(Extracted records)
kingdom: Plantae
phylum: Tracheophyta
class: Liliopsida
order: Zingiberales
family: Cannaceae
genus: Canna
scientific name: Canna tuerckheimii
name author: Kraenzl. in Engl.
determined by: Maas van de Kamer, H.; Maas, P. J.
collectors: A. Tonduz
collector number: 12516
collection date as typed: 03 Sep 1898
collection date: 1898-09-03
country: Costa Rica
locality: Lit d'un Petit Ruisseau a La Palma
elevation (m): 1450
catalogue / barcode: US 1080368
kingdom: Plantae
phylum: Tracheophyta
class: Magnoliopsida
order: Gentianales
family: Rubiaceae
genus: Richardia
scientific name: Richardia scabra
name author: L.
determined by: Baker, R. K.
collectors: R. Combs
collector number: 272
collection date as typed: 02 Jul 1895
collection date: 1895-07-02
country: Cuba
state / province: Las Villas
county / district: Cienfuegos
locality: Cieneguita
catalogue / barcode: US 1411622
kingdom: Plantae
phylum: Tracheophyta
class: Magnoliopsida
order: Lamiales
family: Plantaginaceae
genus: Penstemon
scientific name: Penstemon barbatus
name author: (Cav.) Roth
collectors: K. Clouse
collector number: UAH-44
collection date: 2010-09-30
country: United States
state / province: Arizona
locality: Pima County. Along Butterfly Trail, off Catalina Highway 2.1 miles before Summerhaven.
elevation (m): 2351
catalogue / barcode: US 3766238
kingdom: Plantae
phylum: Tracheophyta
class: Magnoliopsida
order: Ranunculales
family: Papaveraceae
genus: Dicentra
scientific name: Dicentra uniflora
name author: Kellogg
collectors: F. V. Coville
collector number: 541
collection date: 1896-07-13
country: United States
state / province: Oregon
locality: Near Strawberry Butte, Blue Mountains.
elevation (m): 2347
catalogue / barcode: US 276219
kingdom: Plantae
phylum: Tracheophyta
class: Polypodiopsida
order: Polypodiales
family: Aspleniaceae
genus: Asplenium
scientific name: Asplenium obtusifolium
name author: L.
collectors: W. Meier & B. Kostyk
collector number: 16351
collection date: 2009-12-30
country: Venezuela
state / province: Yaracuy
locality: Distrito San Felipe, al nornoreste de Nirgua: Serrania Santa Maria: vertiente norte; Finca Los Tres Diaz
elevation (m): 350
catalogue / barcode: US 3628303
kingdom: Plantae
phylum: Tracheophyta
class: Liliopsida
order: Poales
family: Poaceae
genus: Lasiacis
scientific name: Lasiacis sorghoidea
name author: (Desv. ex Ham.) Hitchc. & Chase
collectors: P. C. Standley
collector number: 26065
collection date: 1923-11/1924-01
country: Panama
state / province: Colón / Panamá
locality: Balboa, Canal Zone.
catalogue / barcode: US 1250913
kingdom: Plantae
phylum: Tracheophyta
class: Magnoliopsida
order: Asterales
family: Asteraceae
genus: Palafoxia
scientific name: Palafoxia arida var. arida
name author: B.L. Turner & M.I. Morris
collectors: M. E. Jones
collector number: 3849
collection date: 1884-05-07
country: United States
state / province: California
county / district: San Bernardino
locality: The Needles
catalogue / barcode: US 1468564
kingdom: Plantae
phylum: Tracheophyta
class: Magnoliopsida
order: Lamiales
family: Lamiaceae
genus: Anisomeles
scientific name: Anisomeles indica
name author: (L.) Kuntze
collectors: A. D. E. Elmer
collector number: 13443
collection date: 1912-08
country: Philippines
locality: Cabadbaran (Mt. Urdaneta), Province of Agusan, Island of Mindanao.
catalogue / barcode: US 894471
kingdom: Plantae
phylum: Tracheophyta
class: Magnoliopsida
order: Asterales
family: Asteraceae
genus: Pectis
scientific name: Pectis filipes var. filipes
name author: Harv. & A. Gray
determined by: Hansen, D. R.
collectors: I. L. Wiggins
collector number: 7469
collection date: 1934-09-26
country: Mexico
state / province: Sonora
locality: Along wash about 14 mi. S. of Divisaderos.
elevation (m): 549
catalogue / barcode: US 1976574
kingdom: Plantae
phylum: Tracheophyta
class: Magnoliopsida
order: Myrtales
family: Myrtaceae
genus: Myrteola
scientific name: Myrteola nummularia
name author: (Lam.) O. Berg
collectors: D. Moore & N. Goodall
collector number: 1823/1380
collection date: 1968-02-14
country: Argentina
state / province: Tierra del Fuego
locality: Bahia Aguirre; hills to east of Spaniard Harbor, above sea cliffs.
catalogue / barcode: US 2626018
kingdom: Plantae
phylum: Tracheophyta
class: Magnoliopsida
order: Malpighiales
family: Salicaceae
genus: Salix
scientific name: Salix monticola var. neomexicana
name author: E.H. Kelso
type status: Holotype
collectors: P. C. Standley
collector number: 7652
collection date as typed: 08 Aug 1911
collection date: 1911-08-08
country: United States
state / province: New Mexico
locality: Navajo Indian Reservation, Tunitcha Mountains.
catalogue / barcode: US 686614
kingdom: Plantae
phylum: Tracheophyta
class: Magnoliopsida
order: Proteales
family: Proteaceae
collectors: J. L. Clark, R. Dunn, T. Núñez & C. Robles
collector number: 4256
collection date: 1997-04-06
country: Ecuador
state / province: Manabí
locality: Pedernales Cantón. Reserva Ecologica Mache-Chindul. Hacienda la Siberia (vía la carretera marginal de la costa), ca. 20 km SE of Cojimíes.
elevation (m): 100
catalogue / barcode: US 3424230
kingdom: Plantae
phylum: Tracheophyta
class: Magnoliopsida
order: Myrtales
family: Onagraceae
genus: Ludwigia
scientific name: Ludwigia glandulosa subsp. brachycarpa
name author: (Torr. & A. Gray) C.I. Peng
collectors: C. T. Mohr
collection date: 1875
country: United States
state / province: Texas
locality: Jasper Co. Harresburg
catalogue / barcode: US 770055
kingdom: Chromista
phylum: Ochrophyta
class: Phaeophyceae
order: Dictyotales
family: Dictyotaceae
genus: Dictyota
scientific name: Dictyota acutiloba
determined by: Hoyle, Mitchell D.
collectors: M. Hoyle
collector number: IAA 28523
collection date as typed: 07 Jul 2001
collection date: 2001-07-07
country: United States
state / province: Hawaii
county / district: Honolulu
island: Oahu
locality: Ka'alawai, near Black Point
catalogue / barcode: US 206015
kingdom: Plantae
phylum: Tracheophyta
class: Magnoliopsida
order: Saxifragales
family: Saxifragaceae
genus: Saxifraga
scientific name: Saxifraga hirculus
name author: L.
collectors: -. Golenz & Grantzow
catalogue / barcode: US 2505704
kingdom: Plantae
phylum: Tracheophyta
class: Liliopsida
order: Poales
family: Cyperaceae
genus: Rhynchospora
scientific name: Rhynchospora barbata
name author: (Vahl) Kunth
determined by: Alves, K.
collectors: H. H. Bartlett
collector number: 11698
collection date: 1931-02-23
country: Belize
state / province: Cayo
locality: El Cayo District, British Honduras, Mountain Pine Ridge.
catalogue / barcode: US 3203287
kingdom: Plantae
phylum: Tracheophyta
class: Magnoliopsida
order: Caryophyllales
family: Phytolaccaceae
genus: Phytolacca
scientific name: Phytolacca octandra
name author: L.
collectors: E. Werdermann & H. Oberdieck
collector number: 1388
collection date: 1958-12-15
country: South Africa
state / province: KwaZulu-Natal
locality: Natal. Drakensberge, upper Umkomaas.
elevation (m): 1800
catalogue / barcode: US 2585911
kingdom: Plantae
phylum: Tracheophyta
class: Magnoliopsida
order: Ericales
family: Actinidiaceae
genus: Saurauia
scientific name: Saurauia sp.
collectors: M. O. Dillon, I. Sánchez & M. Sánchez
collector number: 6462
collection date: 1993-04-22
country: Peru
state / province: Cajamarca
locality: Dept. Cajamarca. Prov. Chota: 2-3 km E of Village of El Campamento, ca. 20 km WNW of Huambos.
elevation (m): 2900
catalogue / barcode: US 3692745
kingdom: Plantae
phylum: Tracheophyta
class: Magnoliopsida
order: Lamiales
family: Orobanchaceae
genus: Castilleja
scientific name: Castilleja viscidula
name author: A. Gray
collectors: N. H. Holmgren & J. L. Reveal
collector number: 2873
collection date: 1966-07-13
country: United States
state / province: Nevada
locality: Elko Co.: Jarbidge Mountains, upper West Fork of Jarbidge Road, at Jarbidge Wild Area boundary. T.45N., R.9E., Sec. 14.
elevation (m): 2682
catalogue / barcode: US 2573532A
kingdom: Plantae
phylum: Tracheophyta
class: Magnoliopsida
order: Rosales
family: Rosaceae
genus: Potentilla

What the task asks -
Lay out the lines of the listing from its start through the line containing "collector number: 12516", both ends included, as a JSON list of strings with one string per line and blank lines skipped.

Full output -
[
  "kingdom: Plantae",
  "phylum: Tracheophyta",
  "class: Liliopsida",
  "order: Zingiberales",
  "family: Cannaceae",
  "genus: Canna",
  "scientific name: Canna tuerckheimii",
  "name author: Kraenzl. in Engl.",
  "determined by: Maas van de Kamer, H.; Maas, P. J.",
  "collectors: A. Tonduz",
  "collector number: 12516"
]